Football Français : la guerre à tous les étages

C’est toujours une très bonne ambiance à la Ligue de football professionnel (LFP). L’assemblée générale, qui devait élire son président, et surtout son nouveau gouvernement (conseil d’administration) n’a pas pu se tenir mercredi, faute de quorum minimum. Elle a été repoussée au 11 novembre. En toile de fond, l’éternelle rivalité entre le club des puissants et les autres.

Le plus important dans cette élection, ce n’est pas tant, qui va devenir président, mais plus qui va siéger au conseil d’administration. C’est en effet là où siègent les personnes influentes du foot français, comme Nasser Al-Khelaïfi, président du PSG, ou encore Jean-Michel Aulas, le patron de Lyon. Le problème, c’est qu’ils sont 14 dirigeants de L1 pour 8 postes au sein du CA.

« Les clubs de L1 n’ont pas réussi à se mettre d’accord entre eux sur leurs candidats à l’assemblée générale », explique Didier Quillot le patron exécutif de l’instance.

« N’ayant pas réussi à se mettre d’accord, ils ont décidé de saborder, le vote de l’assemblée générale, ils ont préféré ne pas émarger sur la feuille de présence et provoquer un défaut de quorum et donc un report de l’AG« , rajoute Bertrand Desplat, président de Gingamp (L1) et qui parlait mercredi au nom des clubs qui avaient, eux, émargé.

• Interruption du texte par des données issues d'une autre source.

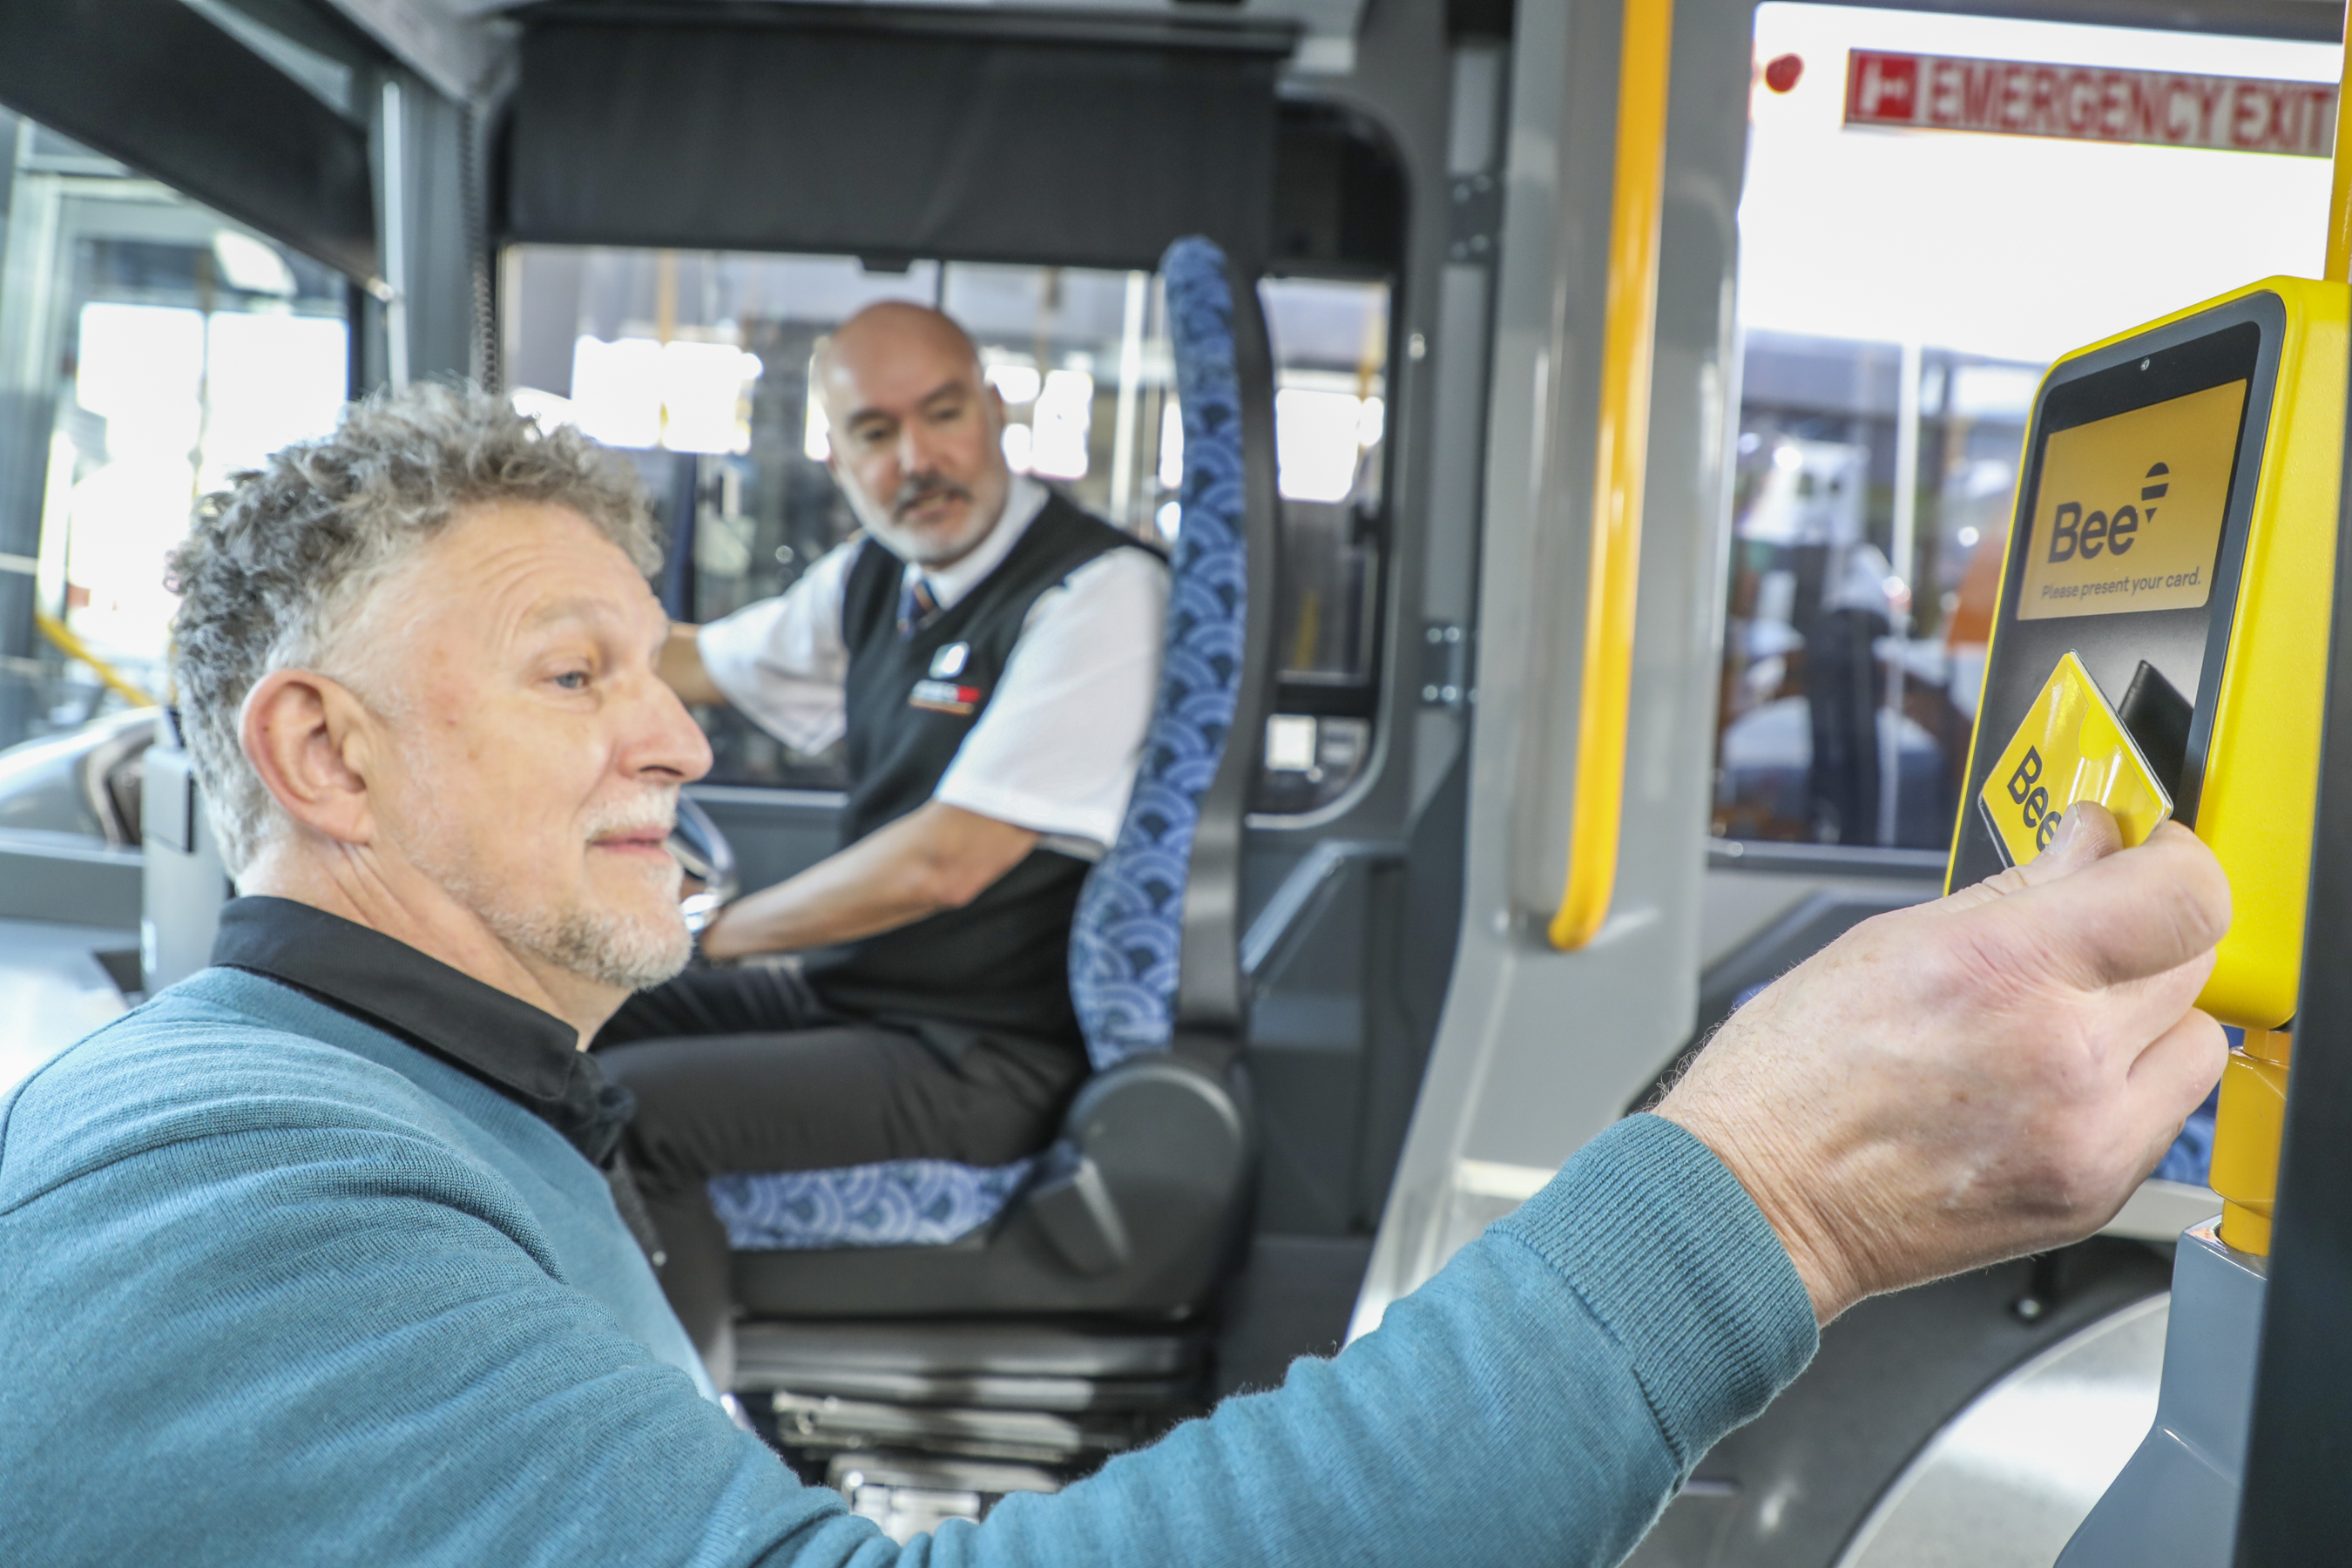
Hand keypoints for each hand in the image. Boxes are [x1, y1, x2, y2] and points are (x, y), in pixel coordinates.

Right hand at [1658, 803, 2229, 1323]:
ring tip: (2066, 1020)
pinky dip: (2126, 1087)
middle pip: (2192, 959)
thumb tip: (2090, 846)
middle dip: (2145, 933)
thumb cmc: (1793, 1080)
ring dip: (2149, 1016)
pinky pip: (2162, 1113)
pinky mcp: (2097, 1190)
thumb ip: (2015, 891)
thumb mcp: (1889, 943)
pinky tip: (2049, 1083)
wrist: (1763, 1203)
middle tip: (2088, 933)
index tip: (2154, 852)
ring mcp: (2089, 1134)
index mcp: (2002, 971)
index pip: (2182, 896)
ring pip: (2194, 1038)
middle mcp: (2064, 1055)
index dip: (2179, 860)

Les clubs de L1, qui ont joué la politique de la chaise vide sont ceux qui jouent ou aspirent à jouer les premiers rôles.

On retrouve une cassure très nette entre deux camps et deux syndicats. D’une part, les absentéistes se retrouvent chez les représentants de la L1 (Première Ligue). D’autre part, on retrouve chez ceux qui voulaient voter, l’ensemble de la L2 (UCPF), ainsi que des clubs de l’élite qui font souvent l’ascenseur avec l’étage inférieur comme Guingamp, Dijon, Nancy, ou encore Metz.

Comme à son habitude, Jean-Michel Aulas, de l’OL a pris la parole rapidement pour expliquer, « dans le foot français il y a un pouvoir économique qui est différent du pouvoir démocratique, on a quelque part une onzaine de clubs qui représente 95 % du chiffre d’affaires de l’ensemble du foot, et ces responsables de clubs ont souhaité être entendus sur une proposition de vote. Cette proposition avait été acceptée par l’UCPF, ça n’a pas été respecté, ce qui a engendré cette situation« .

C’est d’ailleurs la présence du président lyonnais dans la liste du syndicat Première Ligue qui poserait justement problème. « On a l’impression que c’est dirigé contre Aulas, qu’ils ont une dent contre lui et qu’ils veulent l’avoir« , explique à la radio un président présent à l’AG.

Sous l’égide de la LFP, les clubs de L1 vont se réunir à partir du 19 octobre pour tenter de se mettre d’accord en vue d’une nouvelle AG convoquée le 11 novembre. « C’est parce qu’il y a un match France-Suède ce jour-là ainsi qu’une assemblée fédérale« . « On fait ça pour des raisons logistiques, pour ne pas faire monter les gens deux fois à Paris », a conclu Didier Quillot. « Ils feront l’Assemblée du foot pro et l’Assemblée fédérale le même jour. »

Inutile de leur rappeler que le 11 novembre, c’est aussi le jour de l’armistice.